When a child's case has been referred to the panel there are three possible outcomes. Either adoption is not appropriate for the child (in which case new Regulation 15 applies) or adoption is appropriate and either a permanence order with authority to adopt is applied for or the case could proceed to adoption without the permanence order i.e. a 'normal' adoption. Regulation 12 of the consultation draft covers what could be regarded as the 'normal' adoption route where an adoption agency proceeds with the placement, whereas Regulation 13 of that draft applies where an agency intends to pursue the permanence order route possibly because the parents are refusing to consent to the adoption. In effect, these Regulations refer back to the decisions made under Regulation 9(1) which, in turn, refers back to Regulation 6. It would be inappropriate for these provisions to be combined as there are two distinct processes involved and these processes require different information (certificates and memorandum) to be provided.

The duty to ensure the return of the consent certificates should remain. The requirement is to "take such steps as are reasonably practicable". This is important as a failure to return the certificate carries certain consequences i.e. application for a permanence order. This requirement mirrors the duty in the 1996 Regulations

With regard to the comments in relation to our understanding of "parent", the approach we have taken is also in line with what the 1996 Regulations require. While it is correct to say that non PRR parents do not require to consent to the making of an adoption order, we do not agree that providing the information in the Regulations (and relevant Schedules) is misleading this group of parents in any way. The memoranda and certificates draw out the different status of these parents and the parental agreement forms make it clear that only those with PRR or PRR removed by a permanence order with no authority to adopt will be asked to consent when a court considers an adoption application.
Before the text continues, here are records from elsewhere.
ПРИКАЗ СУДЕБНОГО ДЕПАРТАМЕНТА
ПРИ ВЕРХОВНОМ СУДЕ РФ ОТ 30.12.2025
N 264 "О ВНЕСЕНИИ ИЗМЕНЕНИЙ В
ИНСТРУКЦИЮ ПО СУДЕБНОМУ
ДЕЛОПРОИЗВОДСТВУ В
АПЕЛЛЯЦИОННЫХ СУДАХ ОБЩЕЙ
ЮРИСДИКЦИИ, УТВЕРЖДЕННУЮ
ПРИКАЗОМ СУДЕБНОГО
Section 20 of the Act does provide that where a parent has consented to placement that parent must not remove the child without the consent of the court or adoption agency otherwise an offence would be committed. However, this provision is not enabled until regulations prescribe the form of consent which must be given. In short, it has no effect until the Regulations prescribe the consent form for the purposes of section 20. This is entirely separate to the consent requirements under section 31 which concerns the making of the adoption order. Section 20 is concerned with placement for adoption with prospective adopters whereas children who are placed in accordance with a decision of a children's hearing are done so in accordance with the terms of a supervision requirement. The consent issue in the Regulations is not a question of whether or not to involve non PRR parents in the decision making process but whether it should continue to be a requirement to notify them of the decision once it has been taken. The lack of consent will then trigger a duty on the local authority to apply for a permanence order with authority to adopt.